▸ Instruction:
The pictures must be left out, while the rest of the data is copied exactly.

▸ Entries shown:
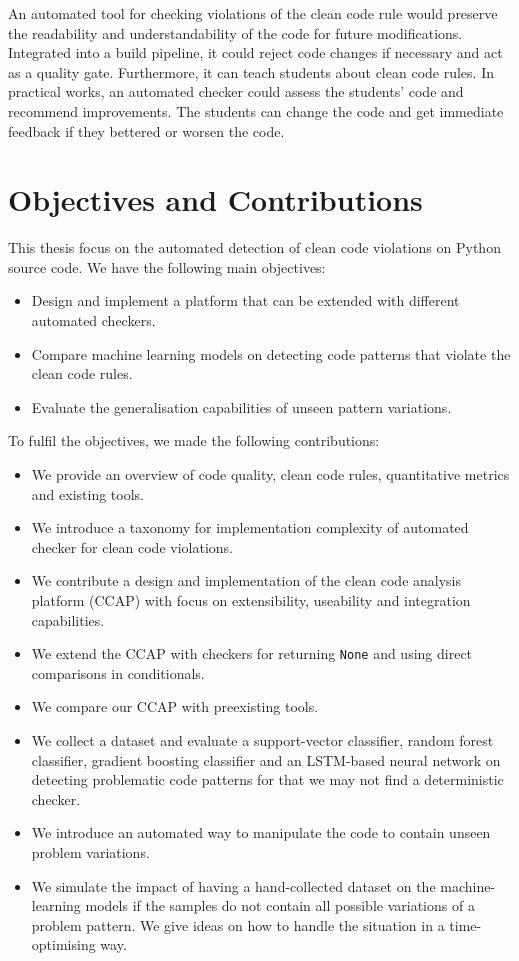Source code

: An automated tool for checking violations of the clean code rule would preserve the readability and understandability of the code for future modifications. Integrated into a build pipeline, it could reject code changes if necessary and act as a quality gate.
Furthermore, it can teach students about clean code rules. In practical works, an automated checker could assess the students' code and recommend improvements. The students can change the code and get immediate feedback if they bettered or worsen the code.


\section{Objectives and Contributions}
This thesis focus on the automated detection of clean code violations on Python source code. 
We have the following main objectives:
\begin{itemize}
    \item Design and implement a platform that can be extended with different automated checkers.
    \item Compare machine learning models on detecting code patterns that violate the clean code rules.
    \item Evaluate the generalisation capabilities of unseen pattern variations.  
\end{itemize}

To fulfil the objectives, we made the following contributions:
\begin{itemize}
    \item We provide an overview of code quality, clean code rules, quantitative metrics and existing tools.
    \item We introduce a taxonomy for implementation complexity of automated checker for clean code violations.
    \item We contribute a design and implementation of the clean code analysis platform (CCAP) with focus on extensibility, useability and integration capabilities.
    \item We extend the CCAP with checkers for returning \texttt{None} and using direct comparisons in conditionals.
    \item We compare our CCAP with preexisting tools.
    \item We collect a dataset and evaluate a support-vector classifier, random forest classifier, gradient boosting classifier and an LSTM-based neural network on detecting problematic code patterns for that we may not find a deterministic checker.
    \item We introduce an automated way to manipulate the code to contain unseen problem variations.
    \item We simulate the impact of having a hand-collected dataset on the machine-learning models if the samples do not contain all possible variations of a problem pattern. We give ideas on how to handle the situation in a time-optimising way.
\end{itemize}

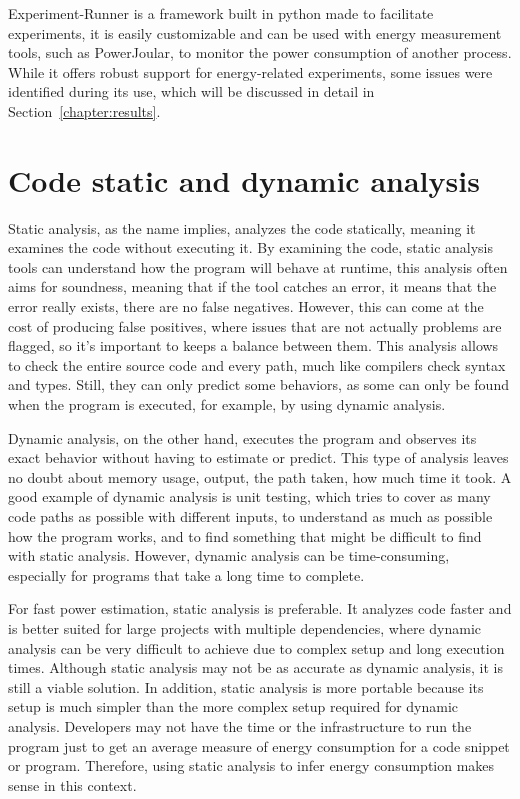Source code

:Experiment-Runner\cite{S2_Group_Experiment_Runner} is a framework built in python made to facilitate experiments, it is easily customizable and can be used with energy measurement tools, such as PowerJoular, to monitor the power consumption of another process. While it offers robust support for energy-related experiments, some issues were identified during its use, which will be discussed in detail in Section~\ref{chapter:results}.


\section{Code static and dynamic analysis} \label{sec:background_static_dynamic_analysis}

Static analysis, as the name implies, analyzes the code statically, meaning it examines the code without executing it. By examining the code, static analysis tools can understand how the program will behave at runtime\cite{ernst2003static}, this analysis often aims for soundness, meaning that if the tool catches an error, it means that the error really exists, there are no false negatives. However, this can come at the cost of producing false positives, where issues that are not actually problems are flagged, so it's important to keeps a balance between them. This analysis allows to check the entire source code and every path, much like compilers check syntax and types. Still, they can only predict some behaviors, as some can only be found when the program is executed, for example, by using dynamic analysis.

Dynamic analysis, on the other hand, executes the program and observes its exact behavior without having to estimate or predict. This type of analysis leaves no doubt about memory usage, output, the path taken, how much time it took\cite{ernst2003static}. A good example of dynamic analysis is unit testing, which tries to cover as many code paths as possible with different inputs, to understand as much as possible how the program works, and to find something that might be difficult to find with static analysis. However, dynamic analysis can be time-consuming, especially for programs that take a long time to complete.

For fast power estimation, static analysis is preferable. It analyzes code faster and is better suited for large projects with multiple dependencies, where dynamic analysis can be very difficult to achieve due to complex setup and long execution times. Although static analysis may not be as accurate as dynamic analysis, it is still a viable solution. In addition, static analysis is more portable because its setup is much simpler than the more complex setup required for dynamic analysis.
Developers may not have the time or the infrastructure to run the program just to get an average measure of energy consumption for a code snippet or program. Therefore, using static analysis to infer energy consumption makes sense in this context.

▸ Task result:
Source code

: An automated tool for checking violations of the clean code rule would preserve the readability and understandability of the code for future modifications. Integrated into a build pipeline, it could reject code changes if necessary and act as a quality gate.
Furthermore, it can teach students about clean code rules. In practical works, an automated checker could assess the students' code and recommend improvements. The students can change the code and get immediate feedback if they bettered or worsen the code.


\section{Objectives and Contributions}
This thesis focus on the automated detection of clean code violations on Python source code. 
We have the following main objectives:
\begin{itemize}
    \item Design and implement a platform that can be extended with different automated checkers.
    \item Compare machine learning models on detecting code patterns that violate the clean code rules.
    \item Evaluate the generalisation capabilities of unseen pattern variations.  
\end{itemize}

To fulfil the objectives, we made the following contributions:
\begin{itemize}
    \item We provide an overview of code quality, clean code rules, quantitative metrics and existing tools.
    \item We introduce a taxonomy for implementation complexity of automated checker for clean code violations.
    \item We contribute a design and implementation of the clean code analysis platform (CCAP) with focus on extensibility, useability and integration capabilities.
    \item We extend the CCAP with checkers for returning \texttt{None} and using direct comparisons in conditionals.
    \item We compare our CCAP with preexisting tools.
    \item We collect a dataset and evaluate a support-vector classifier, random forest classifier, gradient boosting classifier and an LSTM-based neural network on detecting problematic code patterns for that we may not find a deterministic checker.
    \item We introduce an automated way to manipulate the code to contain unseen problem variations.
    \item We simulate the impact of having a hand-collected dataset on the machine-learning models if the samples do not contain all possible variations of a problem pattern. We give ideas on how to handle the situation in a time-optimising way.
\end{itemize}

Source code

:Experiment-Runner\cite{S2_Group_Experiment_Runner} is a framework built in python made to facilitate experiments, it is easily customizable and can be used with energy measurement tools, such as PowerJoular, to monitor the power consumption of another process. While it offers robust support for energy-related experiments, some issues were identified during its use, which will be discussed in detail in Section~\ref{chapter:results}.


\section{Code static and dynamic analysis} \label{sec:background_static_dynamic_analysis}

Static analysis, as the name implies, analyzes the code statically, meaning it examines the code without executing it. By examining the code, static analysis tools can understand how the program will behave at runtime\cite{ernst2003static}, this analysis often aims for soundness, meaning that if the tool catches an error, it means that the error really exists, there are no false negatives. However, this can come at the cost of producing false positives, where issues that are not actually problems are flagged, so it's important to keeps a balance between them. This analysis allows to check the entire source code and every path, much like compilers check syntax and types. Still, they can only predict some behaviors, as some can only be found when the program is executed, for example, by using dynamic analysis.

Dynamic analysis, on the other hand, executes the program and observes its exact behavior without having to estimate or predict. This type of analysis leaves no doubt about memory usage, output, the path taken, how much time it took\cite{ernst2003static}. A good example of dynamic analysis is unit testing, which tries to cover as many code paths as possible with different inputs, to understand as much as possible how the program works, and to find something that might be difficult to find with static analysis. However, dynamic analysis can be time-consuming, especially for programs that take a long time to complete.

For fast power estimation, static analysis is preferable. It analyzes code faster and is better suited for large projects with multiple dependencies, where dynamic analysis can be very difficult to achieve due to complex setup and long execution times. Although static analysis may not be as accurate as dynamic analysis, it is still a viable solution. In addition, static analysis is more portable because its setup is much simpler than the more complex setup required for dynamic analysis.
Developers may not have the time or the infrastructure to run the program just to get an average measure of energy consumption for a code snippet or program. Therefore, using static analysis to infer energy consumption makes sense in this context.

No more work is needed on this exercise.